When switching from UDP to TCP, it is then not enough to change the protocol
number in the layer 3, this internal checksum offset value also needs to be
updated. If I’m not mistaken, today, it is not possible to update it directly
with eBPF. A proper solution is certainly to add a new eBPF helper, but that
would only work with newer kernels, or eventually with a custom module. Instead,
a workaround has been found: chain the eBPF TC egress hook with a TC ACT_CSUM
action when the packet is translated from TCP to UDP. This csum
action triggers a
software checksum recalculation of the specified packet headers. In other words
and in our case, it is used to compute the rest of the checksum for a given
protocol (UDP), and mark the checksum as computed (CHECKSUM_NONE
). This last
step is important, because even if it is possible to compute the full checksum
with eBPF code like we did at some point, it is wrong to do so if we cannot
change the CHECKSUM_PARTIAL
flag which expect a later stage to update a
checksum at a (wrong) offset with the rest of the data.

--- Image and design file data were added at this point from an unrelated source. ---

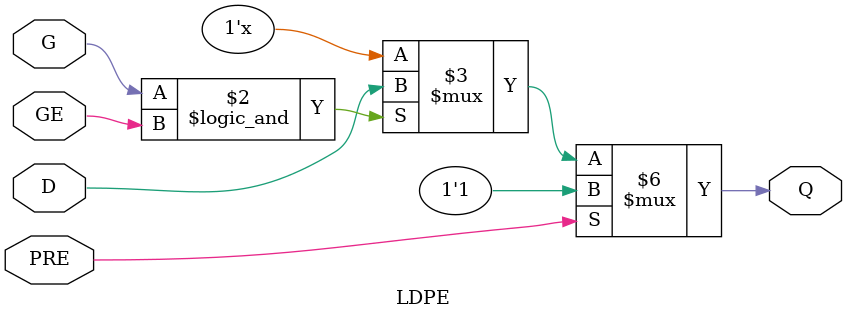
<source format=v>


module IBUF(O, I);
   output O;
   input  I;
   assign O = I;
endmodule

module OBUF(O, I);
   output O;
   input  I;
   assign O = I;
endmodule

module OBUFT(O, I, T);
   output O;
   input  I, T;
   assign O = T ? 1'bz : I;
endmodule

module GND(G);
   output G;
   assign G = 0;
endmodule

module INV(O, I);
   input I;
   output O;
   assign O = !I;
endmodule

module LUT1(O, I0);
   parameter INIT = 0;
   input I0;
   wire [1:0] lutdata = INIT;
   wire [0:0] idx = { I0 };
   output     O;
   assign O = lutdata[idx];
endmodule

module LUT2(O, I0, I1);
   parameter INIT = 0;
   input I0, I1;
   wire [3:0] lutdata = INIT;
   wire [1:0] idx = { I1, I0 };
   output     O;
   assign O = lutdata[idx];
endmodule

module LUT3(O, I0, I1, I2);
   parameter INIT = 0;
   input I0, I1, I2;
   wire [7:0] lutdata = INIT;
   wire [2:0] idx = { I2, I1, I0 };
   output     O;
   assign O = lutdata[idx];
endmodule

module LUT4(O, I0, I1, I2, I3);
   parameter INIT = 0;
   input I0, I1, I2, I3;
   wire [15:0] lutdata = INIT;
   wire [3:0]  idx = { I3, I2, I1, I0 };
   output      O;
   assign O = lutdata[idx];
endmodule

module LUT5(O, I0, I1, I2, I3, I4);
   parameter INIT = 0;
   input I0, I1, I2, I3, I4;
   wire [31:0] lutdata = INIT;
   wire [4:0]  idx = { I4, I3, I2, I1, I0 };
   output      O;
   assign O = lutdata[idx];
endmodule

module LUT6(O, I0, I1, I2, I3, I4, I5);
   parameter INIT = 0;
   input I0, I1, I2, I3, I4, I5;
   wire [63:0] lutdata = INIT;
   wire [5:0]  idx = { I5, I4, I3, I2, I1, I0 };
   output      O;
   assign O = lutdata[idx];
endmodule

module MUXCY(O, CI, DI, S);
   input CI, DI, S;
   output O;
   assign O = S ? CI : DI;
endmodule

module MUXF7(O, I0, I1, S);
   input I0, I1, S;
   output O;
   assign O = S ? I1 : I0;
endmodule

module MUXF8(O, I0, I1, S);
   input I0, I1, S;
   output O;
   assign O = S ? I1 : I0;
endmodule

module VCC(P);
   output P;
   assign P = 1;
endmodule

module XORCY(O, CI, LI);
   input CI, LI;
   output O;
   assign O = CI ^ LI;
endmodule

module CARRY4(CO, O, CI, CYINIT, DI, S);
   output [3:0] CO, O;
   input        CI, CYINIT;
   input [3:0]  DI, S;
   wire         ci_or_cyinit;
   assign O = S ^ {CO[2:0], ci_or_cyinit};
   assign CO[0] = S[0] ? ci_or_cyinit : DI[0];
   assign CO[1] = S[1] ? CO[0] : DI[1];
   assign CO[2] = S[2] ? CO[1] : DI[2];
   assign CO[3] = S[3] ? CO[2] : DI[3];
   assign ci_or_cyinit = CI | CYINIT;
endmodule

module LDCE (Q, CLR, D, G, GE);
   parameter [0:0] INIT = 1'b0;
   parameter [0:0] IS_CLR_INVERTED = 1'b0;
   parameter [0:0] IS_G_INVERTED = 1'b0;

   output Q;
   reg    Q = INIT;

   input  CLR, D, G, GE;
   wire   CLR_in, G_in;

   assign CLR_in = IS_CLR_INVERTED ^ CLR;
   assign G_in = IS_G_INVERTED ^ G;

   always @( CLR_in or D or G_in or GE)
     if (CLR_in)
       Q <= 0;
     else if (G_in && GE)
       Q <= D;
endmodule

module BUFG (O, I);
   output O;
   input  I;
   buf B1 (O, I);
endmodule

module FDRE (Q, C, CE, D, R);
   parameter [0:0] INIT = 1'b0;
   parameter [0:0] IS_C_INVERTED = 1'b0;
   parameter [0:0] IS_D_INVERTED = 1'b0;
   parameter [0:0] IS_R_INVERTED = 1'b0;

   output Q;
   reg    Q = INIT;

   input  C, CE, D, R;
   wire   C_in, D_in, R_in;

   assign C_in = C ^ IS_C_INVERTED;
   assign D_in = D ^ IS_D_INVERTED;
   assign R_in = R ^ IS_R_INVERTED;

   always @(posedge C_in)
     if (R_in)
       Q <= 0;
     else if (CE)
       Q <= D_in;
endmodule

module FDSE (Q, C, CE, D, S);
   parameter INIT = 1'b1;
   parameter [0:0] IS_C_INVERTED = 1'b0;
   parameter [0:0] IS_S_INVERTED = 1'b0;
   parameter [0:0] IS_D_INVERTED = 1'b0;

   output Q;

   input  C, CE, D, S;

   wire   Q;
   wire   C_in;
   wire   S_in;
   wire   D_in;
   wire   rst_int = 0;
   wire   set_int = S;
   reg    q_out;

   initial q_out = INIT;

   assign Q = q_out;
   assign C_in = IS_C_INVERTED ^ C;
   assign S_in = IS_S_INVERTED ^ S;
   assign D_in = IS_D_INVERTED ^ D;

   always @(posedge C_in)
	 if (S_in)
	   q_out <=  1;
	 else if (CE)
	   q_out <=  D_in;
endmodule

module LD (Q, D, G);
   parameter INIT = 1'b0;
   output Q;
   wire   Q;
   input  D, G;
   reg    q_out;

   initial q_out = INIT;

   assign Q = q_out;

   always @(D or G)
     if (G)
       q_out <= D;
endmodule

module FD (Q, C, D);
   parameter INIT = 1'b0;
   output Q;
   input  C, D;

   wire   Q;
   reg    q_out;

   initial q_out = INIT;

   always @(posedge C)
     q_out <=  D;

   assign Q = q_out;
endmodule

module LDPE (Q, D, G, GE, PRE);
   parameter INIT = 1'b1;

   output Q;
   reg    Q;

   input  D, G, GE, PRE;

   always @( PRE or D or G or GE)
	 if (PRE)
	   Q <= 1;
	 else if (G && GE)
	   Q <= D;
endmodule

</source>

So with a combination of both TC ACT_CSUM
and eBPF, it is possible to get the
right checksum after having modified the layer 4 protocol.
MTU/MSS
This is not linked to the highly optimised Linux network stack, but, on the wire, the packets will be in UDP and not TCP. It means that some operations like the dynamic adaptation of the MSS (TCP Maximum Segment Size) – aka MSS clamping – will have no effects here. Many mobile networks uses encapsulation without jumbo frames, meaning that the maximum size is lower than 1500 bytes. For performance reasons, and not to have to deal with this, it is important to avoid IP fragmentation. In other words, it might be required to adapt the interface Maximum Transmission Unit (MTU), or the MTU / MSS per destination.
Conclusion
In conclusion, this new eBPF program can be easily deployed on both the client and server sides to circumvent middleboxes that are still blocking MPTCP or other protocols. All you might still need to do is to modify the destination port which is currently hardcoded.
Acknowledgments
Thanks to Xpedite Technologies for having supported this work, and in particular Chester for his help investigating the checksum issues with real hardware. Also thanks to Nickz from the eBPF.io community for his support while working on these checksum issues.